[Stored records]
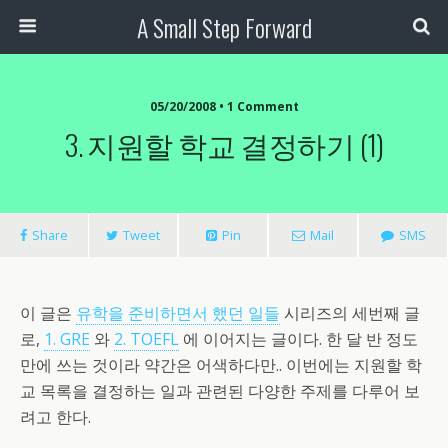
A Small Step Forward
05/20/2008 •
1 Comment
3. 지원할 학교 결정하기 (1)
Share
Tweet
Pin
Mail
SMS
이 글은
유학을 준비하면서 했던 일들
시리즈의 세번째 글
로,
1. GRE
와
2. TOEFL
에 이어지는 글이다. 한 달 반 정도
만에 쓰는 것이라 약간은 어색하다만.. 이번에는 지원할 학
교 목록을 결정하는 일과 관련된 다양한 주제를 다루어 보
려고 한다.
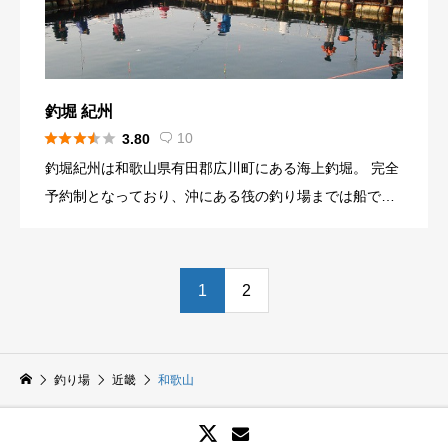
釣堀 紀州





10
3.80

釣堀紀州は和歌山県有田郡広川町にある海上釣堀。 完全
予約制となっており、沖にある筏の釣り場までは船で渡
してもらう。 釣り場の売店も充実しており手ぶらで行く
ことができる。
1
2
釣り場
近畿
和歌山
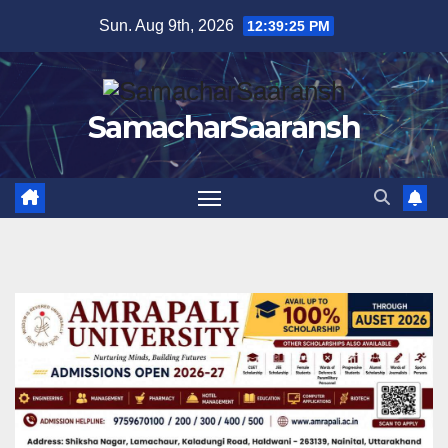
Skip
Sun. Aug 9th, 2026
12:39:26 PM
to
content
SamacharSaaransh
* * *
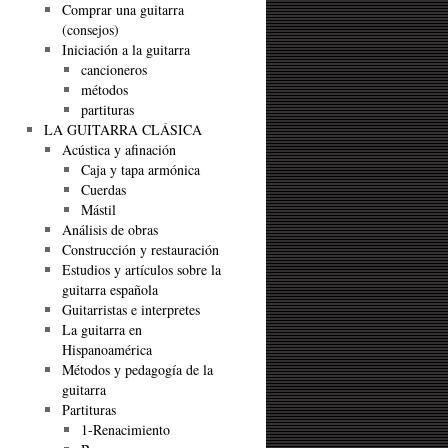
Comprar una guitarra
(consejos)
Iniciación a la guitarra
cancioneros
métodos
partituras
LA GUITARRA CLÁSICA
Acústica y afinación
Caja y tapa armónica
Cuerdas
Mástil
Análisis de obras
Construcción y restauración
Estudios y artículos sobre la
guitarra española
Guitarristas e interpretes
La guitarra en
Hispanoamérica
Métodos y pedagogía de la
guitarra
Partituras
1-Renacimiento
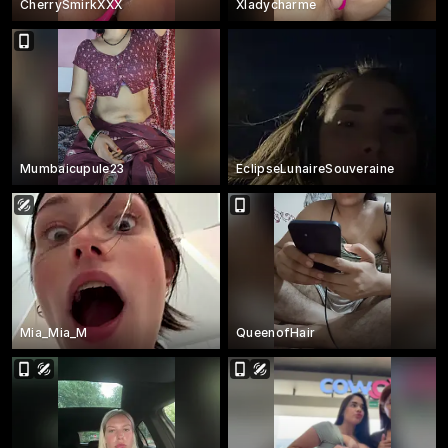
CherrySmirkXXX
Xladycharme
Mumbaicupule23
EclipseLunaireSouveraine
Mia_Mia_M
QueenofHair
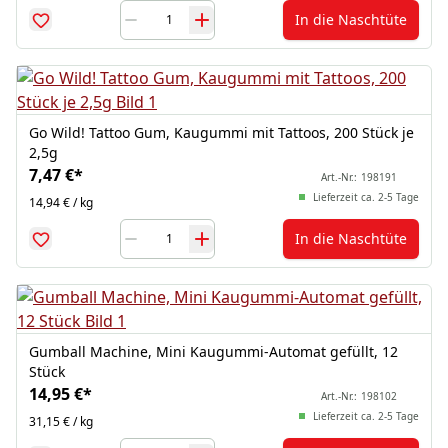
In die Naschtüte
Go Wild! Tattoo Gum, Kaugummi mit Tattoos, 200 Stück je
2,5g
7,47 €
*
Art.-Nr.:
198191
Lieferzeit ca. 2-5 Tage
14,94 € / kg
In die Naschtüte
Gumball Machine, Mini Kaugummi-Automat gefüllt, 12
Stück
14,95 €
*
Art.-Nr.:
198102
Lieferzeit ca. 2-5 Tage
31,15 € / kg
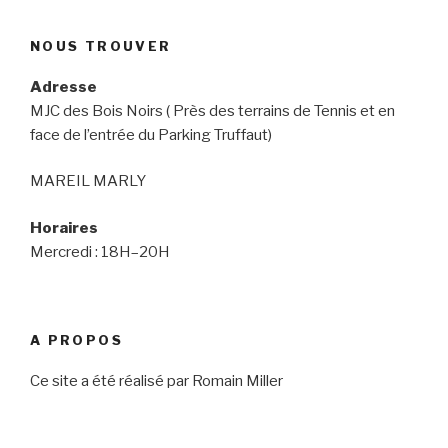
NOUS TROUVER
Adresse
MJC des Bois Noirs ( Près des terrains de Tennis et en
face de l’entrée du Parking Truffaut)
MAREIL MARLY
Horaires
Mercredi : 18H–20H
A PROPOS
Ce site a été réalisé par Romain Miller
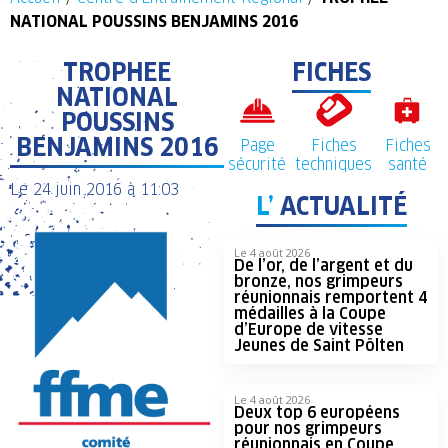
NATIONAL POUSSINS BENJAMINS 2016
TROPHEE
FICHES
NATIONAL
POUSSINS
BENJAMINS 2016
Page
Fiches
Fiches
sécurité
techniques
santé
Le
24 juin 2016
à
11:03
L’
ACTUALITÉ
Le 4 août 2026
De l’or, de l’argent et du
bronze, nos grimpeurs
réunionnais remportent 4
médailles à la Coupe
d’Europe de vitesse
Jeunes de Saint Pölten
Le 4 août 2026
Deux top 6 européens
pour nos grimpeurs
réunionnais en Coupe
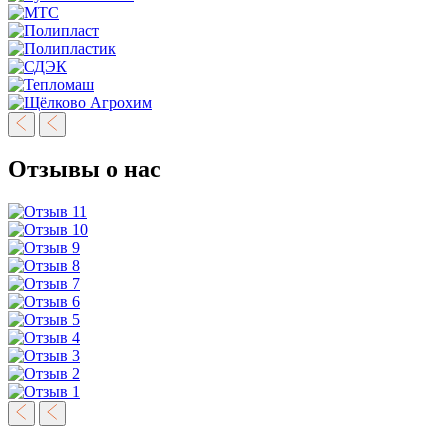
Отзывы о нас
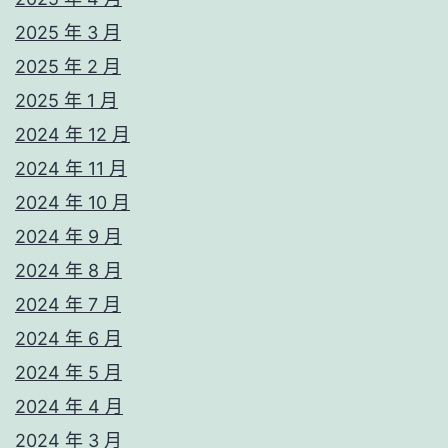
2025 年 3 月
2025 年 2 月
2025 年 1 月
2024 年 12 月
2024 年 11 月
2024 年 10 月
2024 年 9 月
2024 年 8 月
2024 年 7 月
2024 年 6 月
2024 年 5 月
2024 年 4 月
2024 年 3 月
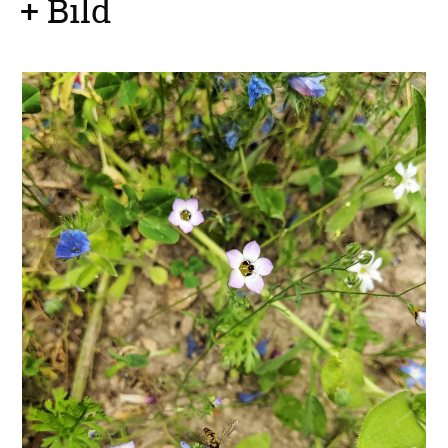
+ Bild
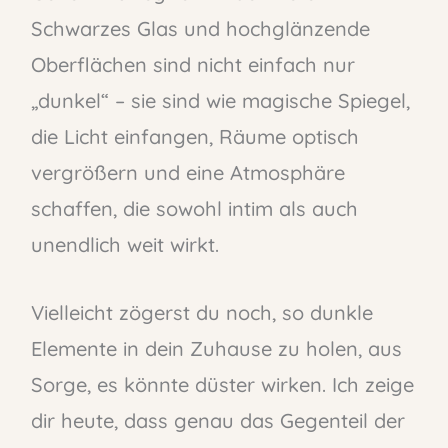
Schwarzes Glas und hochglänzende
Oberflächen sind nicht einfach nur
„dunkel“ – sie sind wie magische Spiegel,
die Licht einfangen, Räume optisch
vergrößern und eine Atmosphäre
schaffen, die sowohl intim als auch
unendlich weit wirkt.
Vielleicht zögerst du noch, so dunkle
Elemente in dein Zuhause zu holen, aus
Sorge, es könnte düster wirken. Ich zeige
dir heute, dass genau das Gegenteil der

**PROBLEM STATEMENT:**
Please count the lines in the items above that contain the string "sind", with uppercase and lowercase treated as different. Give only the number.

**WRITTEN RESPONSE:**
2